The increase in membership means that we've got hundreds of extra pairs of eyes and ears out there in the farming community and the farmers now feel they are getting a better service by having instant access to us."

Crumlin farmer, Howard Vickery, is a big supporter of the OWL system for very good reasons. Howard's workshop on his farm has been raided on three or four occasions with all of his chainsaw's stolen each time. His quad bikes have also been stolen on three occasions. One of his quad bikes was stolen twice and was retrieved each time by the Police. A warrant on an address led to the discovery of the bike and five more stolen quad bikes.

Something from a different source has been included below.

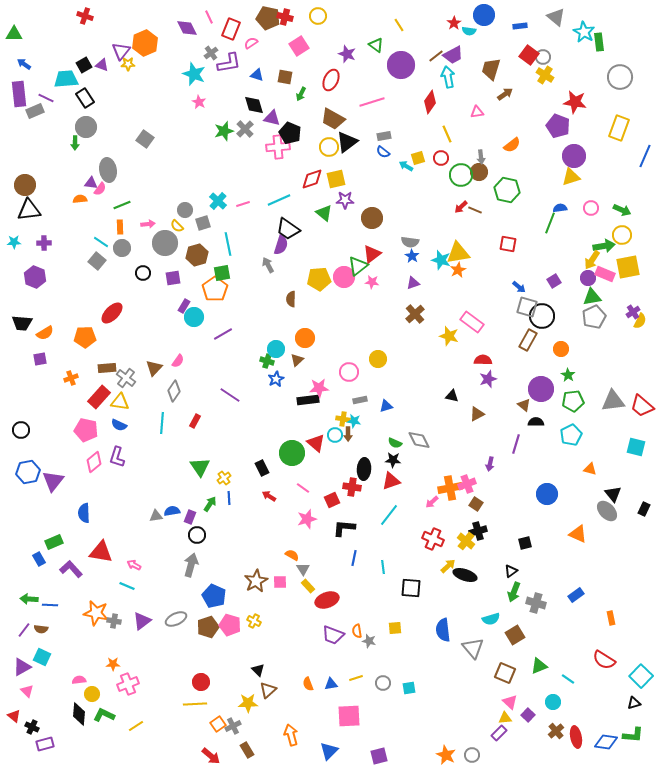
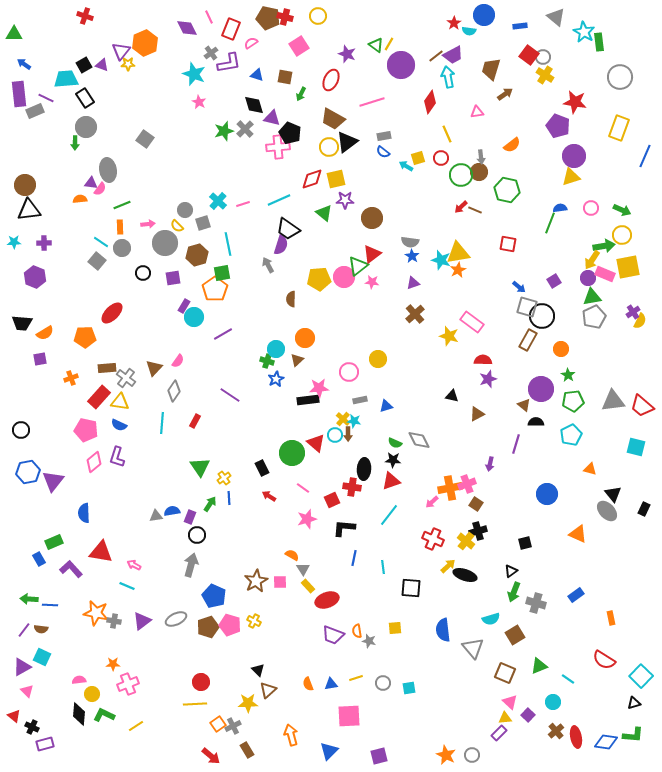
yellow line at (399, 25): moved 10 px left, 19 px down; rotated 64 degrees clockwise
yellow cross at (343, 419): rotated 32 degrees clockwise
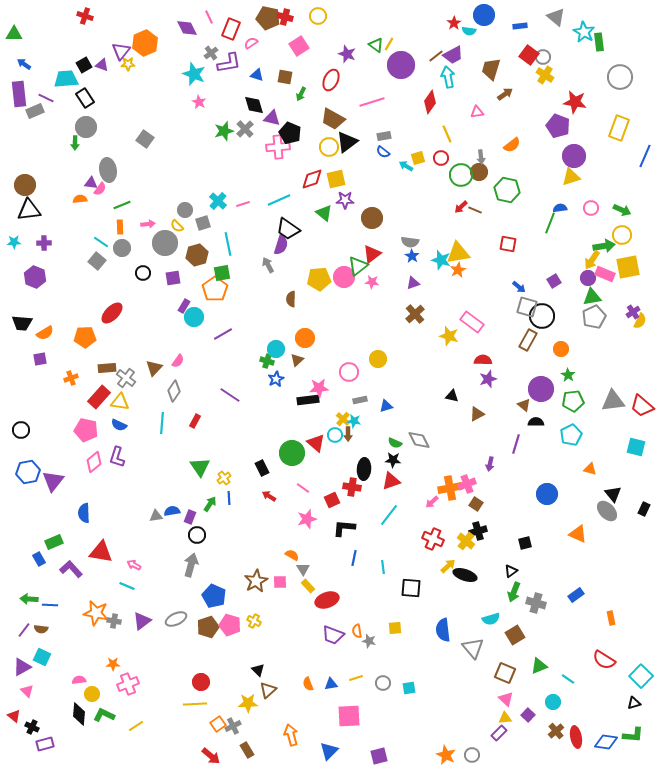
pink triangle at (510, 702): moved 4 px left, 3 px up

The offenders were jailed for 13 months.

"I'm a big supporter of the OWL system, it's just brilliant and the only people who don't like it are the criminals," says Howard.

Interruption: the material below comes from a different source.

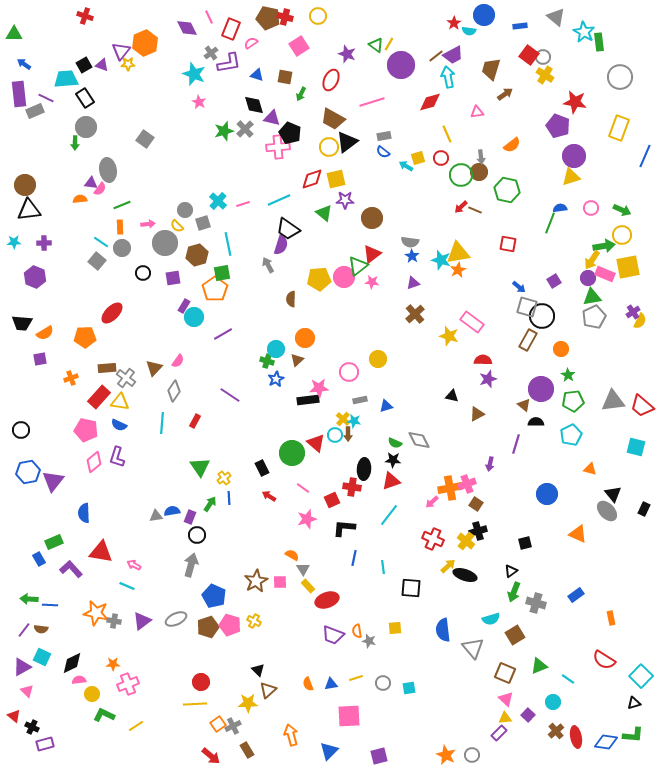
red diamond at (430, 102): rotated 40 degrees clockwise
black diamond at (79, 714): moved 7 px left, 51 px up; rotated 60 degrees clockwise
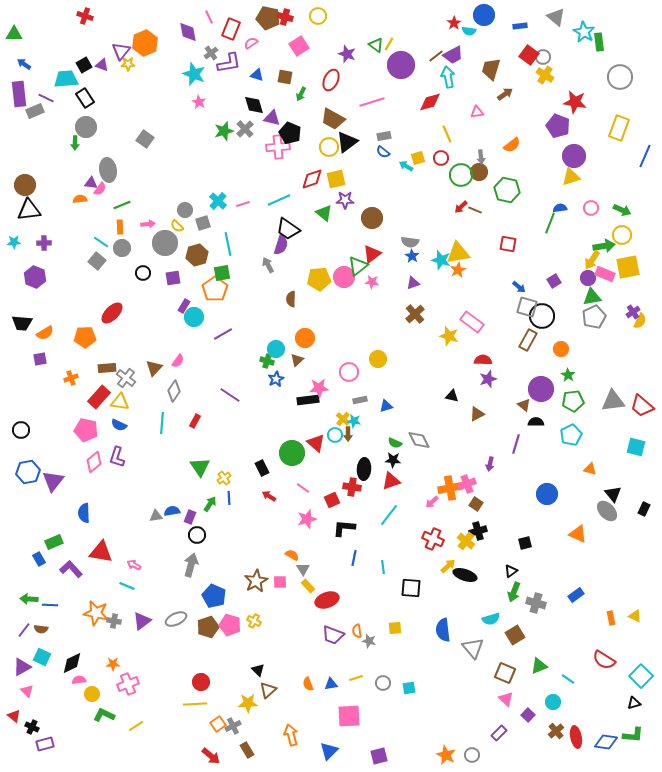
purple diamond at (187, 28): moved 1 px right, 4 px down; rotated 15 degrees clockwise
yellow triangle at (505, 718): moved 130 px right, 102 px up; rotated 32 degrees clockwise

"There's no doubt that OWL has helped improve contact with the Police and people in the farming community regarding crime. I always read the emails from OWL and it just helps you to be more vigilant, especially if there's a suspicious vehicle in the area or someone acting suspiciously.

We know instantly what's going on. It helps the Police to work with us to try and solve these crimes and it joins up the farmers and the Police throughout Gwent.

I've improved my security a lot since OWL has been in place because I'm more aware of what's going on and what security is needed. Allan Mills, the Farm Watch Coordinator, has been good as gold and has provided valuable advice on setting up all the security I need for the farm.

Diesel theft used to be a big problem but we definitely feel as a farming community that there's less crime going on here. We feel more secure because we feel people are keeping a close eye on things."

Highlighting the importance of the OWL system he supports in the fight against farm crime, the Police and Crime Commissioner for Gwent, Ian Johnston, said: "Farmers can often feel isolated in rural areas but OWL is an effective and valuable tool which helps to reassure our farming community and prevents and deters criminals from actively targeting farmers.

The passion of Allan Mills and the other Police officers working to enhance relationships with the farming community can't be denied and I would like to thank all those people making this work because it's making a big difference.

Gwent utilises OWL brilliantly as a whole and we now have over 37,000 members registered across all the watches. It's a great example of police working with partners and members of the community to achieve a common goal - to make Gwent a safer place."